* Exercices
a: D'après l'extrait sur le genre et la communication, qui a rédigé l'introduction du dossier ?
b: Résumez en deux phrases l'extrait sur le genre et la communication.
c: Poursuivez l'extrait sur le genre et la communication à partir de sa dernière phrase.

* Extrait du texte
L’introduction du dossier “Genre et Communication : quels enjeux pour les pratiques professionnelles en communication ?”, rédigé par les coordinatrices Valérie Lépine, Josianne Millette et Sandrine Roginsky, pose un constat et un point de départ réflexif sur le rôle du genre dans la professionnalisation des métiers de la communication et du journalisme. En s’appuyant sur des productions et des organisations internationales comme Toutes Femmes, Toutes Communicantes (en France), Femme en Créa (Québec), The Lost Girls Mouvement (EU) et Creative Equals (UK), elles remarquent que les métiers de la communication et du journalisme se féminisent. Ce constat engendre une dévalorisation des métiers induite par l’arrivée des femmes, une hiérarchisation des tâches masculines et féminines et l’institution de discriminations en organisation. Cet article introductif permet de mettre en évidence l’état de la recherche sur le genre et les pratiques professionnelles en communication en mettant en avant le genre comme un espace de conflictualité et par conséquent intrinsèquement politique.

* Données fournies
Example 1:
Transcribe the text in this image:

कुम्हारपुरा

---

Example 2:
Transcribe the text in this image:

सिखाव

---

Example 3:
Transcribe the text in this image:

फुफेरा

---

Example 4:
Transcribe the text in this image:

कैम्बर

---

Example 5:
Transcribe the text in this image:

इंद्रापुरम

...

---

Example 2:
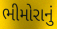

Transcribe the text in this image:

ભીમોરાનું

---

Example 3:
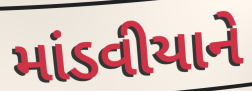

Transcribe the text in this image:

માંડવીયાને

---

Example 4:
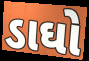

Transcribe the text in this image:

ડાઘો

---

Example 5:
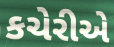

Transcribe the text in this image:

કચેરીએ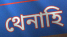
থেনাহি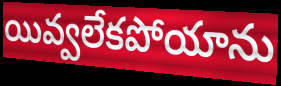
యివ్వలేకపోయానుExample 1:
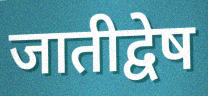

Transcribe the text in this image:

---

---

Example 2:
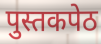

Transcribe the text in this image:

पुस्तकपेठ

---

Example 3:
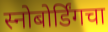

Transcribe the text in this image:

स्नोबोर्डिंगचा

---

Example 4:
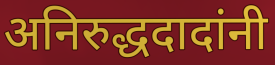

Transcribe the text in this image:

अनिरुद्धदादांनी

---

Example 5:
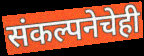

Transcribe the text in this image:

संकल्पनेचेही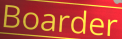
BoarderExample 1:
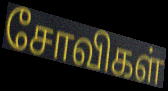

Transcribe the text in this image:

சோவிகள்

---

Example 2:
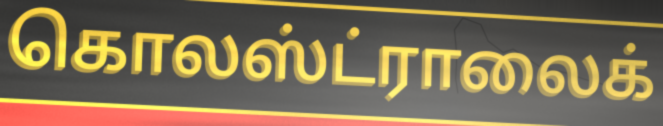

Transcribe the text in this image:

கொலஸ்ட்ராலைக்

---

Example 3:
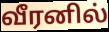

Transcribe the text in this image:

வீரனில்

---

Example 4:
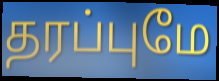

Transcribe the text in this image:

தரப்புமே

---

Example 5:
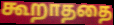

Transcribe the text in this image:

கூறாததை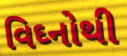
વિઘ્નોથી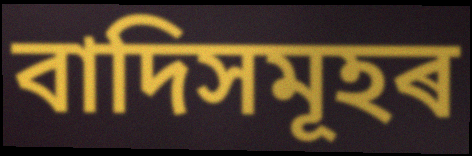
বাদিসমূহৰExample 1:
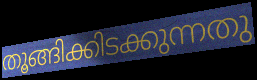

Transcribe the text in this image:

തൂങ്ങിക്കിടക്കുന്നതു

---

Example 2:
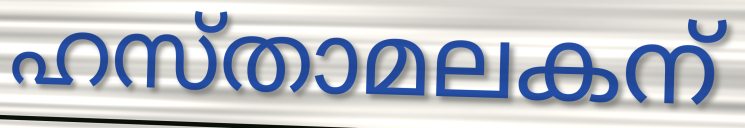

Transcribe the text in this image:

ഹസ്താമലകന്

* Corrigés
a: Les coordinatrices Valérie Lépine, Josianne Millette et Sandrine Roginsky.

b: L'introduction du dossier « Genre et Communication » relève, à partir d'organisations internationales comme Toutes Femmes, Toutes Communicantes ou Creative Equals, que les métiers de la communication et du journalisme se féminisent. Ce constat s'accompagne d'une dévalorisation de ces métiers, d'une hiérarchisation des tâches masculines et féminines et de discriminations en organisation, et l'article présente le genre comme un espace de conflictualité, donc politique.

c:
Le second article écrit par Emmanuelle Bruneel ‘’Promouvoir « la parité » en entreprise : un enjeu de communication source de dépolitisation de l’égalité, est une analyse critique d’une campagne de recrutement de l’entreprise Accenture. Cette campagne, intitulée “Equals”, fait la promotion de la politique paritaire de l’entreprise, pour une meilleure diversité. Emmanuelle Bruneel rappelle à ce titre, qu’Accenture est une multinationale de conseil en informatique, dont les effectifs sont majoritairement masculins. La démarche méthodologique propose une analyse sémiologique des différentes affiches produites pour la campagne et démontre une reproduction de la bicatégorisation genrée.Selon l’auteure, ceci participe à une dépolitisation de l’égalité du genre par sa posture discursive égalitariste. Au travers de cette campagne, les femmes sont tenues responsables des discriminations qu’elles subissent parce qu’elles s’immiscent peu à peu dans un secteur d’activité masculin. La parité qui apparaît dans cette campagne, comme la solution à ce problème, dépolitise et euphémise les discriminations subies par les femmes en entreprise. L’intérêt de l’article réside dans son approche sémiologique et analytique de la mise en forme visuelle d’une représentation genrée des métiers, ici du conseil en informatique. Enfin, il montre également les difficultés de produire une représentation visuelle genrée sans stéréotype de genre.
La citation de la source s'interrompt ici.